- _Supplied passage_:
Studio album by Kikki Danielsson & Roosarna
- Released: 1992
- Genre: Country, Dansband music
- Length: 48 minutes

Kikki Danielsson & Roosarna chronology
| På lugnare vatten (1990) | En enda gång (1992) | Vet du vad jag vet (1994) |

= En enda gång =

En enda gång is a 1992 studio album from Kikki Danielsson & Roosarna. The tracks "En enda gång", "Kvällens sista dans" and "Natt efter natt" were tested for Svensktoppen, but only "En enda gång" managed to enter the chart.

- _Given information_:
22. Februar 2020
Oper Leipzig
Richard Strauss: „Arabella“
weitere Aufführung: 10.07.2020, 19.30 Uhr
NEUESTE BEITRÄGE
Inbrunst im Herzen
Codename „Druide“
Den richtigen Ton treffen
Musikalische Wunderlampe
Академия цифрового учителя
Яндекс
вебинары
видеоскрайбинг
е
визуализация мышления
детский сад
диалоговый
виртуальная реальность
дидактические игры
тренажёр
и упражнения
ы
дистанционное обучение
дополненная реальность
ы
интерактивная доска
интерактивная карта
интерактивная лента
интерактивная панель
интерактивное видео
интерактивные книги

...

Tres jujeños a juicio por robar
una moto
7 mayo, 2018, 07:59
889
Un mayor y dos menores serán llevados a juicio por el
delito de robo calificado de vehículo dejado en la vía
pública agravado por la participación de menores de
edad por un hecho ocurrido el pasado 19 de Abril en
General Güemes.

- _Directive 1_:
Answer these about the album entry:
(a) In what year was the album released?
(b) What is the album's length?
(c) Which track managed to enter the Svensktoppen chart?
- _Directive 2_: Repeat the part of the album entry between "Studio album by" and "enter the chart.", inclusive.
The items have no connection to the album entry.

- _Task response 1_:
(a) 1992
(b) 48 minutes
(c) "En enda gång"

- _Task response 2_:
Studio album by Kikki Danielsson & Roosarna
- Released: 1992
- Genre: Country, Dansband music
- Length: 48 minutes

Kikki Danielsson & Roosarna chronology
| På lugnare vatten (1990) | En enda gång (1992) | Vet du vad jag vet (1994) |

= En enda gång =

En enda gång is a 1992 studio album from Kikki Danielsson & Roosarna. The tracks "En enda gång", "Kvällens sista dans" and "Natt efter natt" were tested for Svensktoppen, but only "En enda gång" managed to enter the chart.